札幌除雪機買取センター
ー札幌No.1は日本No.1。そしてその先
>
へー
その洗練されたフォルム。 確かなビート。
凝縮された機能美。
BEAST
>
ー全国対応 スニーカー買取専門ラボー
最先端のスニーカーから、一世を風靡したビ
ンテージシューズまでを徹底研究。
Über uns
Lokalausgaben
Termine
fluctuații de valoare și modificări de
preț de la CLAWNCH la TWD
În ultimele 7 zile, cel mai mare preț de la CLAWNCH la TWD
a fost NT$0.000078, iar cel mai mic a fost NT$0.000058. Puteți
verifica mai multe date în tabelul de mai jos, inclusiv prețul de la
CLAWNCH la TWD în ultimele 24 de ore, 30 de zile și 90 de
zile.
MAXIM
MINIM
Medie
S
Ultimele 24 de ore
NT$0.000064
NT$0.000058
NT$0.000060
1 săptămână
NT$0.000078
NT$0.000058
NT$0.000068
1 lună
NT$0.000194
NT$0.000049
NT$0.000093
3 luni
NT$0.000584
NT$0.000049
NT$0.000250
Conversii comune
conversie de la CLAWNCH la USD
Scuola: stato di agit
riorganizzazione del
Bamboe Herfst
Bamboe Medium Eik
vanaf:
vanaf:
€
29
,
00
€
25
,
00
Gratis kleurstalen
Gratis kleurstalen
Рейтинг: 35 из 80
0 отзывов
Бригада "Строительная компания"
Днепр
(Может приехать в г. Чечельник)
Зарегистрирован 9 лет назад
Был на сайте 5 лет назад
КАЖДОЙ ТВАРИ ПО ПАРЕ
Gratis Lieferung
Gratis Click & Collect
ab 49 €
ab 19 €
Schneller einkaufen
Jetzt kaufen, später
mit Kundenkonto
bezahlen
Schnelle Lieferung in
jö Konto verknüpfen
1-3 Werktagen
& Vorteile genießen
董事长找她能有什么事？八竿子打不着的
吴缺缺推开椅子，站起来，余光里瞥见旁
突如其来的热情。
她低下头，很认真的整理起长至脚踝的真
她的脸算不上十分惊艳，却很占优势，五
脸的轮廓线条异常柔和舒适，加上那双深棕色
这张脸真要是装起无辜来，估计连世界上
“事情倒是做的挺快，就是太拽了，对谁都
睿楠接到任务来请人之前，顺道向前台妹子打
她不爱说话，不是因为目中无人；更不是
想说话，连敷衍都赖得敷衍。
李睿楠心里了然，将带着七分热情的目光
--------------------------------
__Required work__
Retype each line of the data exactly as it reads.

__Answer box__
札幌除雪機買取センター
ー札幌No.1は日本No.1。そしてその先
>
へー
その洗練されたフォルム。 確かなビート。
凝縮された機能美。
BEAST
>
ー全国対応 スニーカー買取専門ラボー
最先端のスニーカーから、一世を風靡したビ
ンテージシューズまでを徹底研究。
Über uns
Lokalausgaben
Termine
fluctuații de valoare și modificări de
preț de la CLAWNCH la TWD
În ultimele 7 zile, cel mai mare preț de la CLAWNCH la TWD
a fost NT$0.000078, iar cel mai mic a fost NT$0.000058. Puteți
verifica mai multe date în tabelul de mai jos, inclusiv prețul de la
CLAWNCH la TWD în ultimele 24 de ore, 30 de zile și 90 de
zile.
MAXIM
MINIM
Medie
S
Ultimele 24 de ore
NT$0.000064
NT$0.000058
NT$0.000060
1 săptămână
NT$0.000078
NT$0.000058
NT$0.000068
1 lună
NT$0.000194
NT$0.000049
NT$0.000093
3 luni
NT$0.000584
NT$0.000049
NT$0.000250
Conversii comune
conversie de la CLAWNCH la USD
Scuola: stato di agit
riorganizzazione del
Bamboe Herfst
Bamboe Medium Eik
vanaf:
vanaf:
€
29
,
00
€
25
,
00
Gratis kleurstalen
Gratis kleurstalen
Рейтинг: 35 из 80
0 отзывов
Бригада "Строительная компания"
Днепр
(Может приехать в г. Чечельник)
Зарегистрирован 9 лет назад
Был на сайте 5 лет назад
КАЖДОЙ ТВАРИ ПО ПАРЕ
Gratis Lieferung
Gratis Click & Collect
ab 49 €
ab 19 €
Schneller einkaufen
Jetzt kaufen, später
mit Kundenkonto
bezahlen
Schnelle Lieferung in
jö Konto verknüpfen
1-3 Werktagen
& Vorteile genießen
董事长找她能有什么事？八竿子打不着的
吴缺缺推开椅子，站起来，余光里瞥见旁
突如其来的热情。
她低下头，很认真的整理起长至脚踝的真
她的脸算不上十分惊艳，却很占优势，五
脸的轮廓线条异常柔和舒适，加上那双深棕色
这张脸真要是装起无辜来，估计连世界上
“事情倒是做的挺快，就是太拽了，对谁都
睿楠接到任务来请人之前，顺道向前台妹子打
她不爱说话，不是因为目中无人；更不是
想说话，连敷衍都赖得敷衍。
李睿楠心里了然，将带着七分热情的目光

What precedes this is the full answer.